Venable obtains complete dismissal of all tort and fraud-based claims aimed at New York Law School

3 min

New York, NY (March 21, 2012) – Venable attorneys in New York today obtained a dismissal of all claims brought by a putative class of New York Law School students and alumni in the Gomez-Jimenez v. New York Law School case, filed in New York State Court.  

The fundamental claim in the New York Law School case was that students and applicants relied on misleading information disseminated by the school, concerning its graduates’ employment and salaries, in making their decision to attend New York Law School. 

Plaintiffs alleged that they found themselves in disadvantaged employment positions upon graduation and were damaged in an amount equal to the difference between the alleged inflated tuition they paid because of the school’s published employment materials, and what Plaintiffs characterized as the unspecified “true value” of a New York Law degree.  Plaintiffs withdrew their original complaint when the school, through Venable, moved to dismiss.  Justice Melvin L. Schweitzer’s decision addressed the sufficiency of Plaintiffs’ amended complaint.

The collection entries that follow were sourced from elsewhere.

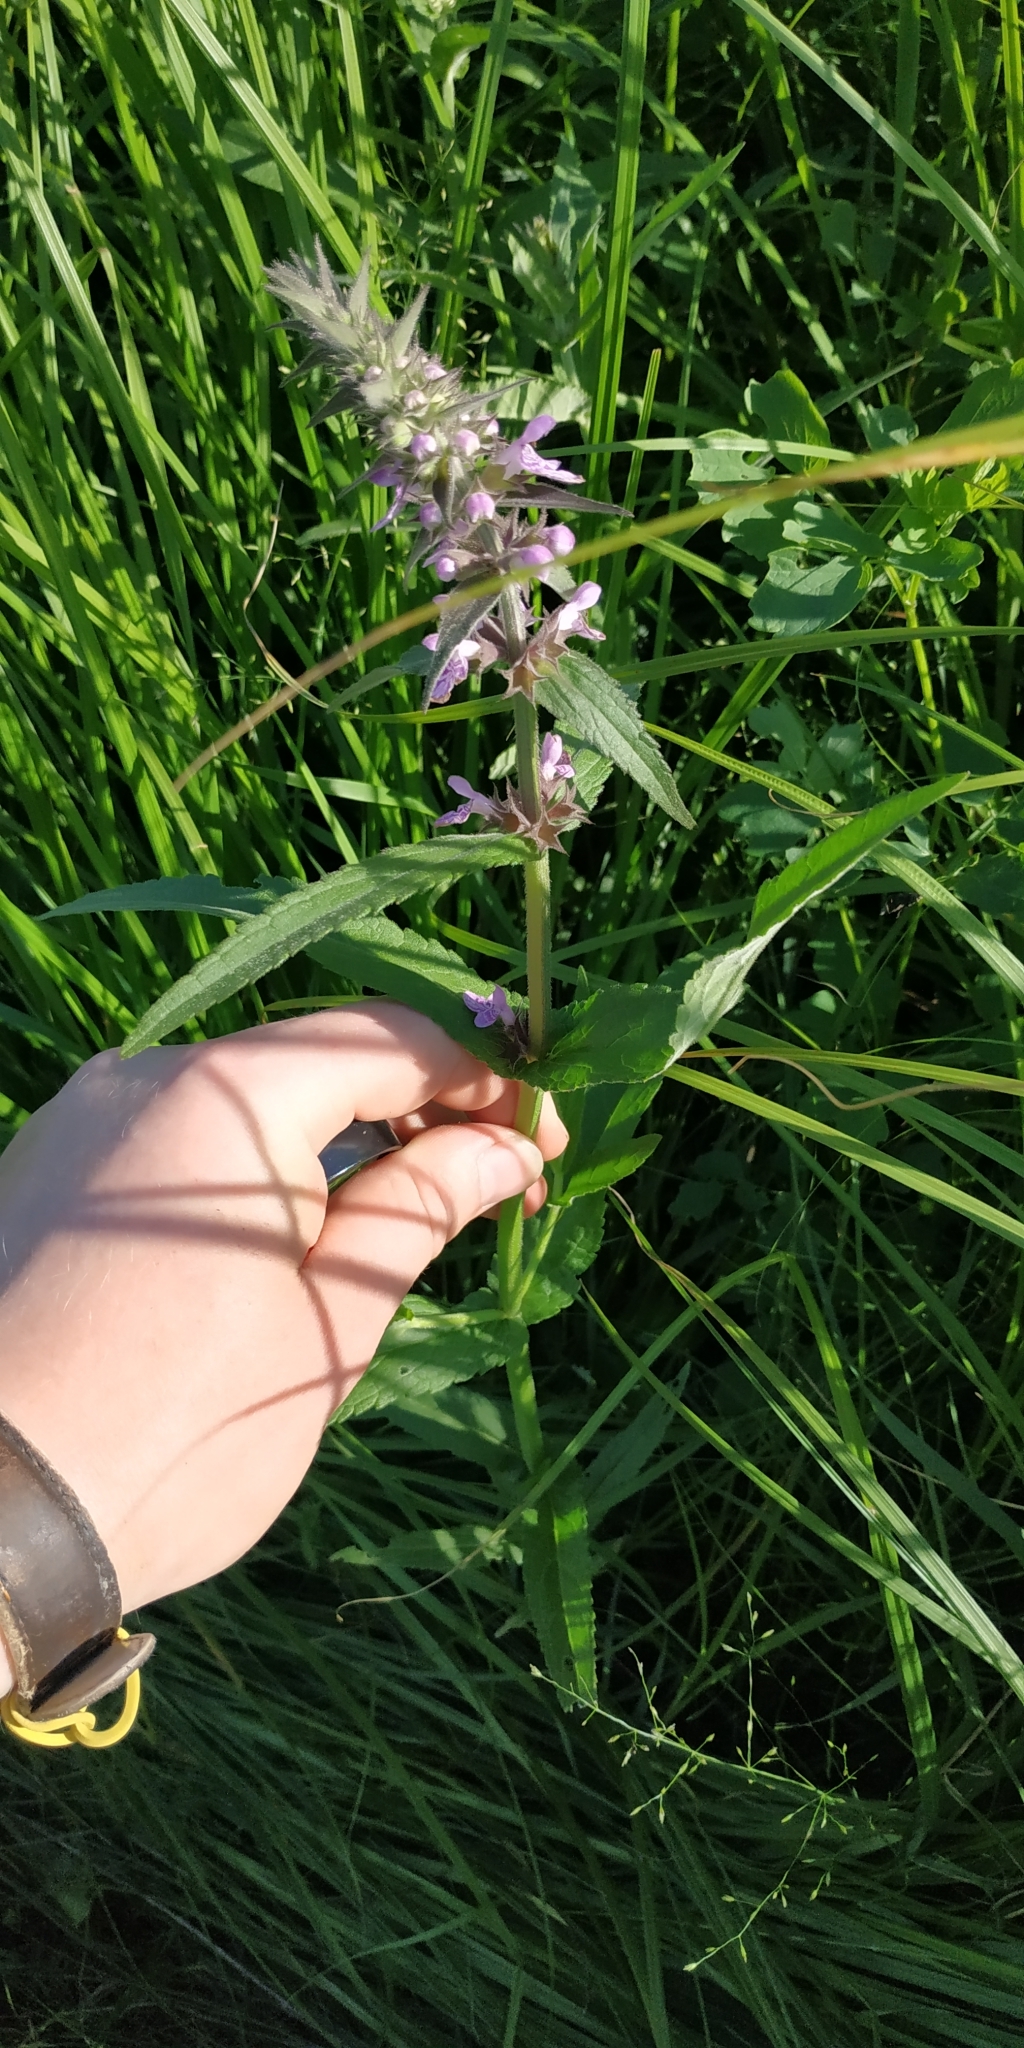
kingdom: Plantae
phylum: Tracheophyta
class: Magnoliopsida
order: Lamiales
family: Lamiaceae
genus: Stachys
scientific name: Stachys palustris
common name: Marsh woundwort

In his opinion, Justice Schweitzer wrote that “the issues posed by this case exemplify the adage that not every ailment afflicting society may be redressed by a lawsuit.”  He reminded the Plaintiffs that the real world effect of the economic downturn in 2008 was a reduction in the number of opportunities for lawyers at all points of entry in the profession, that layoffs abound.  He also enumerated several other economic factors which have curtailed law firm hiring.

Justice Schweitzer’s decision dismissed each of Plaintiffs’ claims of statutory consumer fraud, common law fraud and negligent misrepresentation and adopted many of the arguments Venable set forth in its briefs and at the recent oral argument.  Most significantly, for purposes of the consumer fraud claim, the Court emphasized that the school’s statements were not misleading in a material way to reasonable consumers acting reasonably under the totality of the circumstances, and applicants had a wealth of information regarding their realistic employment prospects before, during and after the onset of the Great Recession.  As such, reasonable consumers would have evaluated such information in deciding whether to incur debt and pay for an expensive graduate education, and the very fact of the Great Recession was a “supervening cause” of Plaintiffs’ poorer job prospects, which was fatal to all the claims.  The Court likewise found that the widespread availability of information relating to the poor economic climate renders any reliance on allegedly misleading employment data unreasonable as a matter of law. 

Finally, Justice Schweitzer held that Plaintiffs’ theory of damages (that they should be awarded the difference between what they paid for their law degrees and an amount representing the degree’s alleged lesser intrinsic worth) was “entirely too speculative and remote to be quantified as a remedy under the law.” 

The Venable team handling law school related litigation includes:  Jim Shea, Michael Volpe, Ed O’Toole, Ed Larkin, Mike Hartmere, Megan Mann, Julia Davis, Emily Tortora and Kaveri Arora.